Provided records:
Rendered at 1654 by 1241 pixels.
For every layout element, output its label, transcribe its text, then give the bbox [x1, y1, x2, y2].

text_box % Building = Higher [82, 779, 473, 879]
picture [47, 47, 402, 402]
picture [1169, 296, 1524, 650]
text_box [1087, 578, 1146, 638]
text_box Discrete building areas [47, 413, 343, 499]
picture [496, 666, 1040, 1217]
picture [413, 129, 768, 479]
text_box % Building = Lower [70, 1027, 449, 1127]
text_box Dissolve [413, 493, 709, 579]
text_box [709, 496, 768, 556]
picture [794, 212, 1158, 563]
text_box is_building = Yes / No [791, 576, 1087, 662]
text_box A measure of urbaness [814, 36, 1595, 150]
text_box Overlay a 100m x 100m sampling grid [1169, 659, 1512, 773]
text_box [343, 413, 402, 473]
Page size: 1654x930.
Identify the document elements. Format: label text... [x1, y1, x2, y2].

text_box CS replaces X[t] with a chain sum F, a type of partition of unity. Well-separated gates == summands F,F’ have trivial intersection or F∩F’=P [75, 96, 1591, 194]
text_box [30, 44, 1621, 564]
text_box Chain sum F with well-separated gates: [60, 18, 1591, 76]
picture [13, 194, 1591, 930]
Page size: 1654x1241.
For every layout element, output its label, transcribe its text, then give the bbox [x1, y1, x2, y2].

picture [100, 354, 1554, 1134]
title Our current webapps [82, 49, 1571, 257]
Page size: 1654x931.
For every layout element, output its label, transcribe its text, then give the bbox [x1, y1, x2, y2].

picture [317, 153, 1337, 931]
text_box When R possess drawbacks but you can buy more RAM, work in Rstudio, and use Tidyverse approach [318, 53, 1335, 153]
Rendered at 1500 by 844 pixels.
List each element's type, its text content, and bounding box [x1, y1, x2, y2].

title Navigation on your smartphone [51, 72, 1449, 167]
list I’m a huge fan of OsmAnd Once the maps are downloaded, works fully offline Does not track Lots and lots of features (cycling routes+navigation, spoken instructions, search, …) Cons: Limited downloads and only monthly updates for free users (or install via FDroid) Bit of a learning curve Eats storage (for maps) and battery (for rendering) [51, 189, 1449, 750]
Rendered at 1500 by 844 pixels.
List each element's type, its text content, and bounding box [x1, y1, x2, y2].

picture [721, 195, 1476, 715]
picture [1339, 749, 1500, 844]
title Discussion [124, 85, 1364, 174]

The request: Print every line of the data above, unchanged and in the same order.

Written answer:
Rendered at 1654 by 1241 pixels.
For every layout element, output its label, transcribe its text, then give the bbox [x1, y1, x2, y2].

text_box % Building = Higher [82, 779, 473, 879]
picture [47, 47, 402, 402]
picture [1169, 296, 1524, 650]
text_box [1087, 578, 1146, 638]
text_box Discrete building areas [47, 413, 343, 499]
picture [496, 666, 1040, 1217]
picture [413, 129, 768, 479]
text_box % Building = Lower [70, 1027, 449, 1127]
text_box Dissolve [413, 493, 709, 579]
text_box [709, 496, 768, 556]
picture [794, 212, 1158, 563]
text_box is_building = Yes / No [791, 576, 1087, 662]
text_box A measure of urbaness [814, 36, 1595, 150]
text_box Overlay a 100m x 100m sampling grid [1169, 659, 1512, 773]
text_box [343, 413, 402, 473]
Page size: 1654x930.
Identify the document elements. Format: label text... [x1, y1, x2, y2].

text_box CS replaces X[t] with a chain sum F, a type of partition of unity. Well-separated gates == summands F,F’ have trivial intersection or F∩F’=P [75, 96, 1591, 194]
text_box [30, 44, 1621, 564]
text_box Chain sum F with well-separated gates: [60, 18, 1591, 76]
picture [13, 194, 1591, 930]
Page size: 1654x1241.
For every layout element, output its label, transcribe its text, then give the bbox [x1, y1, x2, y2].

picture [100, 354, 1554, 1134]
title Our current webapps [82, 49, 1571, 257]
Page size: 1654x931.
For every layout element, output its label, transcribe its text, then give the bbox [x1, y1, x2, y2].

picture [317, 153, 1337, 931]
text_box When R possess drawbacks but you can buy more RAM, work in Rstudio, and use Tidyverse approach [318, 53, 1335, 153]
Rendered at 1500 by 844 pixels.
List each element's type, its text content, and bounding box [x1, y1, x2, y2].

title Navigation on your smartphone [51, 72, 1449, 167]
list I’m a huge fan of OsmAnd Once the maps are downloaded, works fully offline Does not track Lots and lots of features (cycling routes+navigation, spoken instructions, search, …) Cons: Limited downloads and only monthly updates for free users (or install via FDroid) Bit of a learning curve Eats storage (for maps) and battery (for rendering) [51, 189, 1449, 750]
Rendered at 1500 by 844 pixels.
List each element's type, its text content, and bounding box [x1, y1, x2, y2].

picture [721, 195, 1476, 715]
picture [1339, 749, 1500, 844]
title Discussion [124, 85, 1364, 174]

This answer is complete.